▶ **WHAT YOU ARE ASKED TO DO**
Reproduce only the lines from the line containing "Where is the curtain" to the end of the entries below, including both of those lines.

### TASK INPUT ###

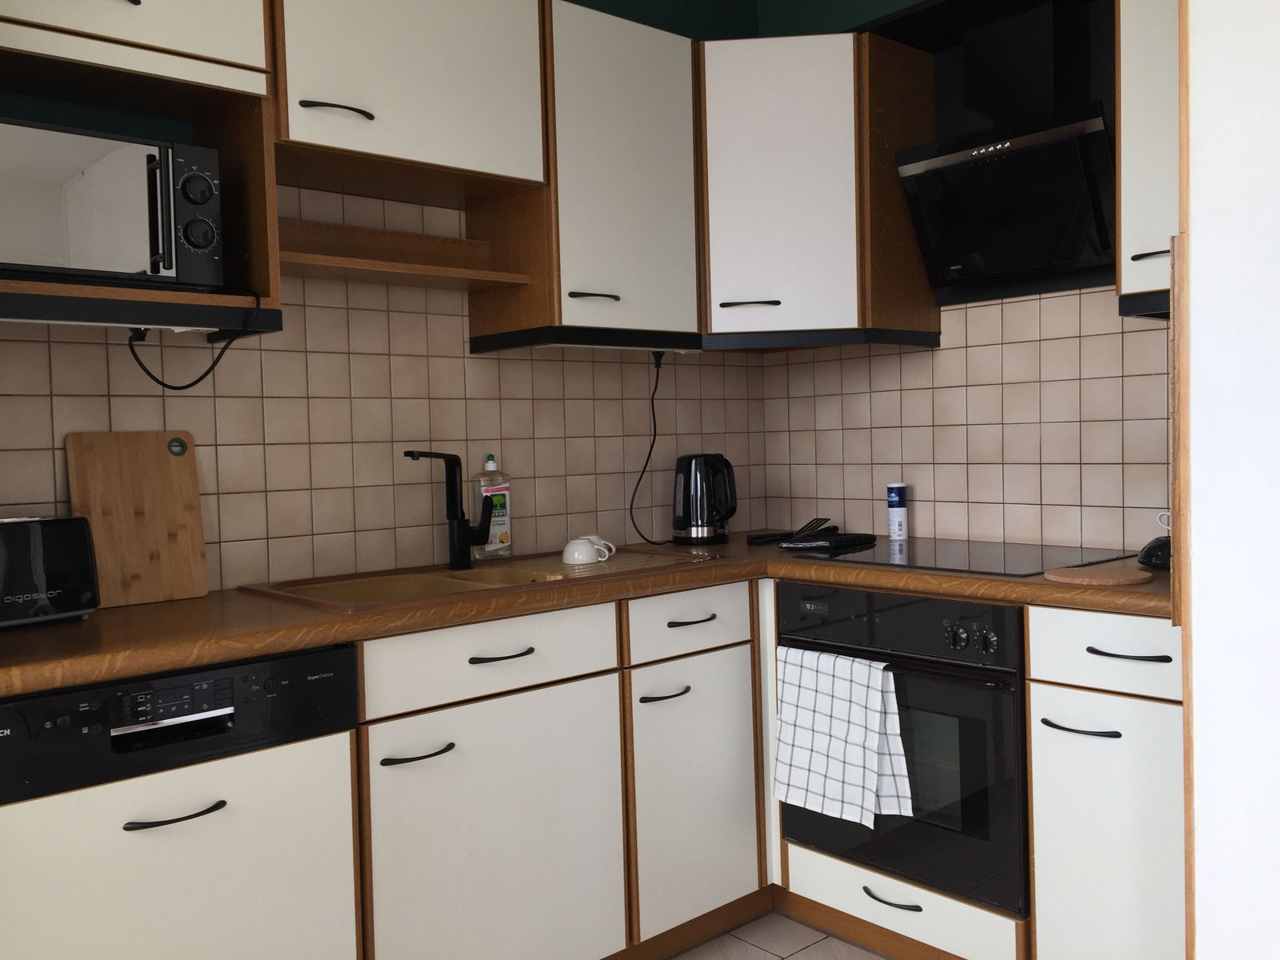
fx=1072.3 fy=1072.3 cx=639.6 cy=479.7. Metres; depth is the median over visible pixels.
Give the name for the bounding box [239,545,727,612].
sink
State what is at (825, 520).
spatula
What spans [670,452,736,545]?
electric kettle
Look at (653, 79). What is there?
upper cabinet
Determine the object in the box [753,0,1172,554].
right wall
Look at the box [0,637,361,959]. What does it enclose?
dishwasher
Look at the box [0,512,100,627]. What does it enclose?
toaster
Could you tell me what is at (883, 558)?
cooktop
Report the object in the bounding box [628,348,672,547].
power cord
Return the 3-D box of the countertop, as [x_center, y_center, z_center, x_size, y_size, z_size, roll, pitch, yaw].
[-0.122,0.239,2.279,2.608,0.040,1.000,-4,3,-41]
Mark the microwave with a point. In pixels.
(83, 262)
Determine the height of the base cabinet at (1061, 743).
0.863 m
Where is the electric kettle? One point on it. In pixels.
(701, 526)
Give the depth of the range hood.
2.59 m
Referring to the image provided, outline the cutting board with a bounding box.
[65,430,210,607]
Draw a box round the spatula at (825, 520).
[744,514,831,545]
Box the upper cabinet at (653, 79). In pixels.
[469,1,703,354]
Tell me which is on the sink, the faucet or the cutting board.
the faucet
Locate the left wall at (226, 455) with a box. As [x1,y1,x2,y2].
[0,0,772,594]
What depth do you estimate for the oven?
2.31 m
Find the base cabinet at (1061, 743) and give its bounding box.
[1022,604,1184,959]
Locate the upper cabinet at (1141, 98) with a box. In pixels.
[1113,0,1179,319]
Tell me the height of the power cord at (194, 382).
0.191 m
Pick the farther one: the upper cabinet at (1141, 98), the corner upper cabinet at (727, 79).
the corner upper cabinet at (727, 79)
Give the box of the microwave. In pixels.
[0,118,226,288]
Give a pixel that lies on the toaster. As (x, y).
(59, 579)
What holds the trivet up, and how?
on the countertop
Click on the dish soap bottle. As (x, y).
(505, 530)
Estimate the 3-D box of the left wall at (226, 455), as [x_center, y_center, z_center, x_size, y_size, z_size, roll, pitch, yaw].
[-1.174,-0.159,2.169,4.230,2.575,0.133,-4,3,-41]
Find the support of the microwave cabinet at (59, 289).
attached to the left wall at (226, 455)
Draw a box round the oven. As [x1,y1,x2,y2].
[776,582,1028,919]
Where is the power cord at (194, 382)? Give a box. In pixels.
[127,286,266,385]
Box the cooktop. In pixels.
[796,537,1133,577]
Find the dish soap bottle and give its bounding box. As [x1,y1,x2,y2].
[472,453,512,559]
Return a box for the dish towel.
[773,643,912,825]
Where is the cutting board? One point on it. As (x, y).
(162, 466)
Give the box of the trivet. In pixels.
[1041,564,1152,586]
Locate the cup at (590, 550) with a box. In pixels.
[560,536,602,565]
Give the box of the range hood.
[893,0,1116,302]
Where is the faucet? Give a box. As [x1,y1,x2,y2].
[403,449,497,568]
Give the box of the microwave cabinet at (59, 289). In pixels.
[0,1,282,338]
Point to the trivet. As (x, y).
(1117, 574)
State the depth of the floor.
2.56 m
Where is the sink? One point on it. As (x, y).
(481, 574)
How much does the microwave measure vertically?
0.269 m
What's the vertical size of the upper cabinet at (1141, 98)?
0.797 m
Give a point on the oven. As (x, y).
(984, 692)
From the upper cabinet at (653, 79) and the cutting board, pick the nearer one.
the cutting board
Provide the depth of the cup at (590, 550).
2.57 m
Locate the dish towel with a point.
(875, 719)
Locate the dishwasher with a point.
(221, 802)
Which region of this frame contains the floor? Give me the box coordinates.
[664,912,889,959]
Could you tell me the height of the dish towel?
0.365 m
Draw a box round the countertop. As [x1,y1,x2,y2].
[0,535,1161,696]
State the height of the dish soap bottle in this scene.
0.274 m
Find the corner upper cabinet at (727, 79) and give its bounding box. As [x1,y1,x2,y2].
[697,32,938,352]

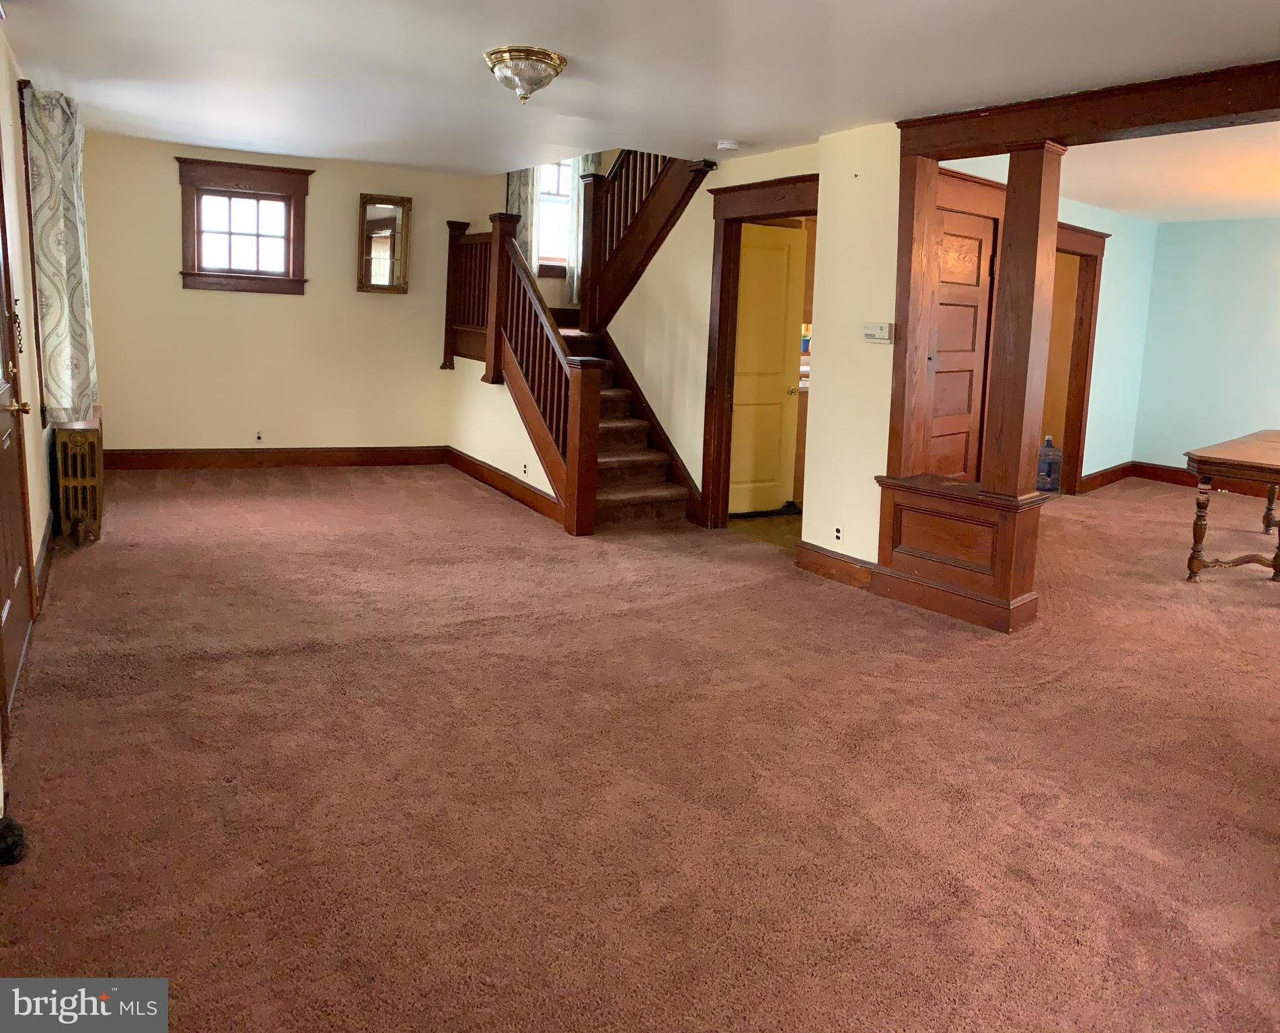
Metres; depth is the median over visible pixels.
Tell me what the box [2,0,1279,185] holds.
ceiling
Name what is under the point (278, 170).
window
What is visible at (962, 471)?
wooden door
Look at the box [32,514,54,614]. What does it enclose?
baseboard
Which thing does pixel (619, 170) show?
upper stair railing
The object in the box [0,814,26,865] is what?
black object
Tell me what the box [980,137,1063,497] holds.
wooden column
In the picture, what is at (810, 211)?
door frame
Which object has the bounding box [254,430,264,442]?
wall socket
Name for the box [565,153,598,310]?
curtain
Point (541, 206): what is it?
stairwell window
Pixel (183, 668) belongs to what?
carpet floor
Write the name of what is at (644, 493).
staircase
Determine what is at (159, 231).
back wall
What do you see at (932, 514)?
half wall
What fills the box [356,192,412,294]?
mirror
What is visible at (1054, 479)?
water jug
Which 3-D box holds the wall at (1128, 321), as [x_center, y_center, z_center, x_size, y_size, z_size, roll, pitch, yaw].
[2.896,-1.093,7.823,3.626,2.488,0.150,-3,11,-31]
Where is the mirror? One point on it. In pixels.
(383, 225)
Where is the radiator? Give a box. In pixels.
[51,413,104,544]
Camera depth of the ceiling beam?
4.12 m
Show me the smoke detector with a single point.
(724, 146)
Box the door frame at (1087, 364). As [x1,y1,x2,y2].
[1049,221,1109,495]
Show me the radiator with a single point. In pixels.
(87, 444)
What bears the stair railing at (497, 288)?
on the staircase
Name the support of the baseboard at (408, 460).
attached to the back wall at (159, 231)
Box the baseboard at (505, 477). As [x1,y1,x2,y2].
[443,445,565,524]
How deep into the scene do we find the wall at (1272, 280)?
8.86 m
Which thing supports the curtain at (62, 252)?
attached to the left wall at (1, 45)
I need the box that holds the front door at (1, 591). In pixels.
[0,163,35,732]
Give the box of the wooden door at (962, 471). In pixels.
[922,204,994,482]
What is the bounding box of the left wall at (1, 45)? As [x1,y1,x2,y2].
[0,22,55,738]
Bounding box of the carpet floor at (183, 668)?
[0,462,1279,1032]
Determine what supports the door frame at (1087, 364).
attached to the wall at (1128, 321)
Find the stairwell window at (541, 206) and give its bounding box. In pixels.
[532,157,573,272]
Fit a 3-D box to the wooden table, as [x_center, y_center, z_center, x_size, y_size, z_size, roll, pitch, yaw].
[4.062,0.191,5.943,1.780,0.727,1.054,-3,11,-31]
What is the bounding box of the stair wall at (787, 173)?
[604,124,904,566]
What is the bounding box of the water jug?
[1036,436,1062,492]
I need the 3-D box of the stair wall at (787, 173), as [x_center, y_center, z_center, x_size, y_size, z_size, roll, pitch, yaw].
[0.450,-1.310,6.358,0.139,3.247,3.887,-3,11,-31]
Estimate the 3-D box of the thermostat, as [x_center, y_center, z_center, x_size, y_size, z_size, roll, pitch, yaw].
[1.189,-0.756,4.929,0.035,0.097,0.151,-3,11,-31]
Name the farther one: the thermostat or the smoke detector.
the smoke detector
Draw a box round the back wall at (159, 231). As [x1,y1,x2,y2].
[80,129,497,458]
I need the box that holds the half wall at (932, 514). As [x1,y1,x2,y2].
[872,472,1047,631]
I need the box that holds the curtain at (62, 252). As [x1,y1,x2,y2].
[23,86,98,420]
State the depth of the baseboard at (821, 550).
5.33 m
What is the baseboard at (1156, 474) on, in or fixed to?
attached to the wall at (1272, 280)
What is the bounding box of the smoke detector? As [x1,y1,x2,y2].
[714,138,739,151]
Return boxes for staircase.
[552,319,698,532]
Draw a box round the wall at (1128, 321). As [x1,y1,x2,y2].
[940,154,1158,489]
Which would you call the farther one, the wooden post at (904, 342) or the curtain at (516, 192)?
the curtain at (516, 192)
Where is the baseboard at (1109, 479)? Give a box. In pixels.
[1080,461,1134,493]
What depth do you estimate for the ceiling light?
3.94 m
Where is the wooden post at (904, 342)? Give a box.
[885,145,941,475]
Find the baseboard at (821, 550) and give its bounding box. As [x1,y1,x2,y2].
[795,540,877,589]
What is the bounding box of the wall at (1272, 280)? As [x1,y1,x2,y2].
[1133,215,1279,475]
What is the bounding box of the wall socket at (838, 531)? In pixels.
[833,525,843,542]
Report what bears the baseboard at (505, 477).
attached to the stair side wall
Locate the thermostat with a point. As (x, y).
(885, 326)
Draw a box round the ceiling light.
[483,46,566,102]
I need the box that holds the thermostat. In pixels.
[862,321,893,342]
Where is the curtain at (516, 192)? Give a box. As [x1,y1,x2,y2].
[506,166,538,273]
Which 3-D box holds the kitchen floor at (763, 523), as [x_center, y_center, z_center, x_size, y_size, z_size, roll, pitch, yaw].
[1.427,0.251,7.245,2.234,0.090,2.164,-3,11,-31]
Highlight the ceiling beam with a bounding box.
[896,60,1279,158]
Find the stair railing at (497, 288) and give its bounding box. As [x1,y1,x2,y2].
[441,206,604,534]
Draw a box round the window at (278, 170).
[174,156,312,294]
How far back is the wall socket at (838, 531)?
5.21 m
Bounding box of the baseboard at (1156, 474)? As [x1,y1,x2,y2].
[1130,462,1279,498]
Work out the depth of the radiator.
5.46 m
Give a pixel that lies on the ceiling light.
(544, 56)
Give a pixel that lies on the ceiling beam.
(1187, 116)
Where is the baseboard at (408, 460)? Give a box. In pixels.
[102,445,447,471]
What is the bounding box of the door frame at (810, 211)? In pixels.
[698,170,816,530]
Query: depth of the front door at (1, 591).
3.52 m
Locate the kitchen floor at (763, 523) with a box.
[728,508,802,551]
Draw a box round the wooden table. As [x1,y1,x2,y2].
[1183,429,1279,584]
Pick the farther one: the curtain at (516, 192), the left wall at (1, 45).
the curtain at (516, 192)
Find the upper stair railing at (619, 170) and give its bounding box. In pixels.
[573,148,711,332]
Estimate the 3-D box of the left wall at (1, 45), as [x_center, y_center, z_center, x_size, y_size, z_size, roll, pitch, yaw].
[-2.121,-0.514,3.218,0.162,2.485,6.989,-3,11,-31]
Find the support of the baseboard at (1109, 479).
attached to the wall at (1128, 321)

###

▶ **TASK SOLUTION**
Where is the curtain at (516, 192)? Give a box. As [x1,y1,x2,y2].
[506,166,538,273]
Which 3-D box holds the kitchen floor at (763, 523), as [x_center, y_center, z_center, x_size, y_size, z_size, roll, pitch, yaw].
[1.427,0.251,7.245,2.234,0.090,2.164,-3,11,-31]
Highlight the ceiling beam with a bounding box.
[896,60,1279,158]
Find the stair railing at (497, 288) and give its bounding box. As [x1,y1,x2,y2].
[441,206,604,534]
Draw a box round the window at (278, 170).
[174,156,312,294]
How far back is the wall socket at (838, 531)?
5.21 m
Bounding box of the baseboard at (1156, 474)? As [x1,y1,x2,y2].
[1130,462,1279,498]
Work out the depth of the radiator.
5.46 m
Give a pixel that lies on the ceiling light.
(544, 56)
Give a pixel that lies on the ceiling beam.
(1187, 116)
Where is the baseboard at (408, 460)? Give a box. In pixels.
[102,445,447,471]
What is the bounding box of the door frame at (810, 211)? In pixels.
[698,170,816,530]
Query: depth of the front door at (1, 591).
3.52 m
Locate the kitchen floor at (763, 523) with a box.
[728,508,802,551]
Draw a box round the wooden table. As [x1,y1,x2,y2].
[1183,429,1279,584]
Pick the farther one: the curtain at (516, 192), the left wall at (1, 45).
the curtain at (516, 192)
Find the upper stair railing at (619, 170) and give its bounding box. In pixels.
[573,148,711,332]
Estimate the 3-D box of the left wall at (1, 45), as [x_center, y_center, z_center, x_size, y_size, z_size, roll, pitch, yaw].
[-2.121,-0.514,3.218,0.162,2.485,6.989,-3,11,-31]
Find the support of the baseboard at (1109, 479).
attached to the wall at (1128, 321)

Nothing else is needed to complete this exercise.